Regum et imperatorum apophthegmata

Plutarch

Plutarch. Moralia, Vol. III. Babbitt, Frank Cole, translator. Cambridge, MA: Harvard University Press; London: William Heinemann Ltd., 1931 (printing).

The Persians are enamoured of hook-nosed persons, because of the fact that Cyrus, the best loved of their kings, had a nose of that shape. [*](Cf. Moralia, 821 E.)

Cyrus said that those who are unwilling to procure good things for themselves must of necessity procure them for others. He also said that no man has any right to rule who is not better than the people over whom he rules.[*](Cf. Xenophon, Cyropaedia, i. 6. 8, and vii. 5. 83. The sentiment is not novel, and may be found in other writers.)

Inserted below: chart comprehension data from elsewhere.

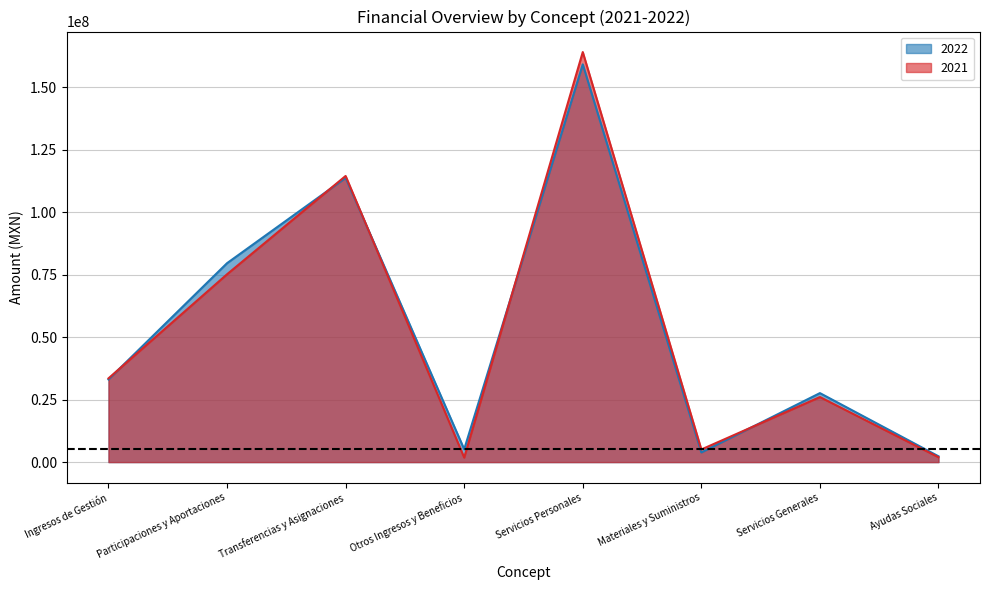

At which label does 2022 reach its minimum?

Ayudas Sociales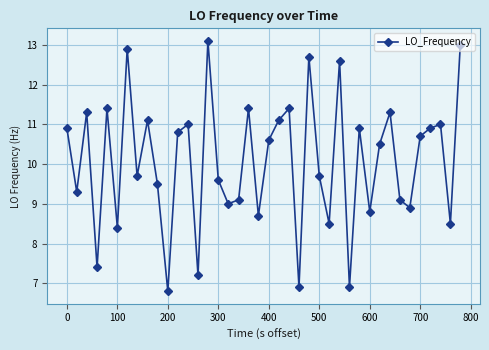

What is the difference between the second highest and second lowest values?

6.1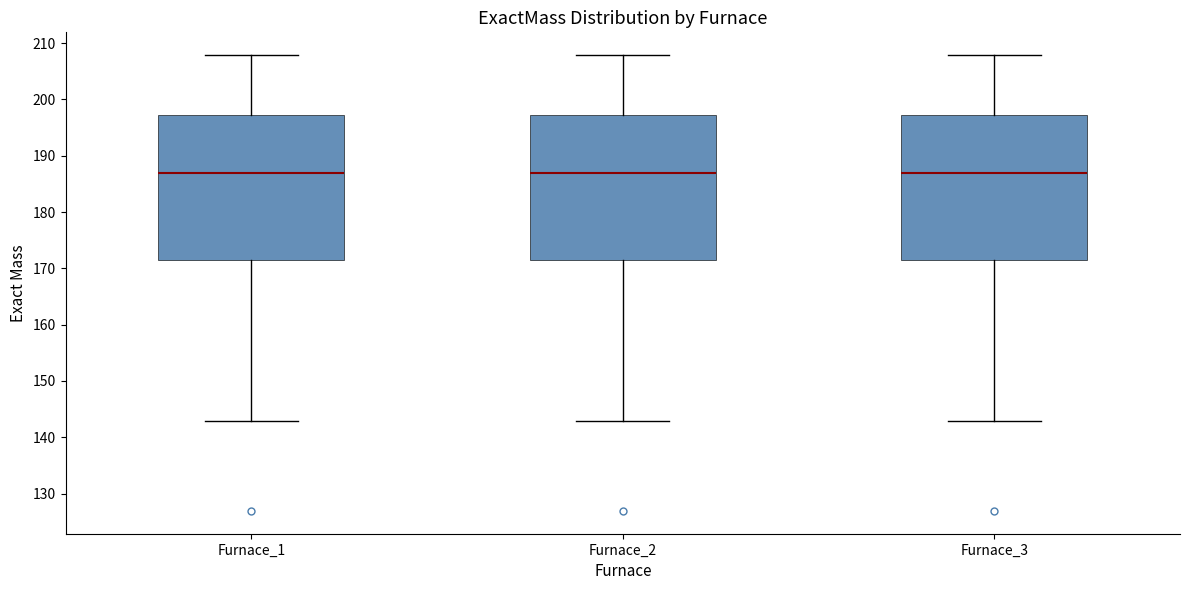

Where does the median line of the box for Furnace_3 sit on the y-axis? The values are not printed on the chart, so give them approximately, as read against the axis.

187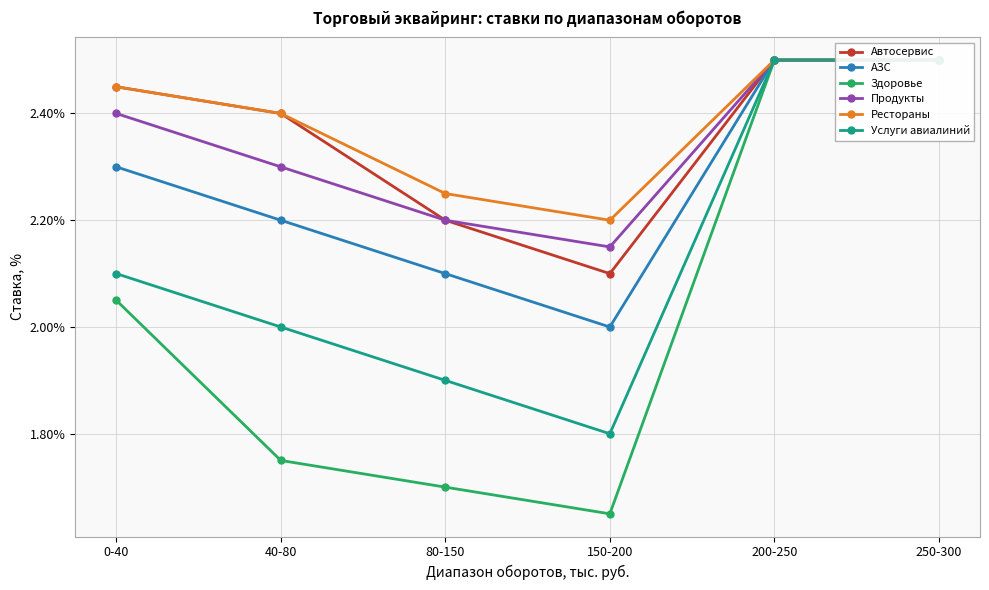

True or false: Продукты and Рестораны cross at least once.

False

When the Persians wished to acquire a level and tractable land in place of their own, which was mountainous and rugged, Cyrus would not allow them to do so, saying that both the seeds of plants and the lives of men are bound to be like the land of their origin.[*](Plutarch probably took this from Herodotus, ix. 122, who in turn may have drawn upon Hippocrates; cf. Airs, Waters, and Places, chap. xxiv. (Hippocrates in L.C.L.; pp. 132-136). Cf. also Plato, Laws, p. 695 A; Livy, xxiv. 25. The idea is not novel, and may be found in other writers. It was again repeated in 1926 by Calvin Coolidge in regard to the rugged hills of Vermont.)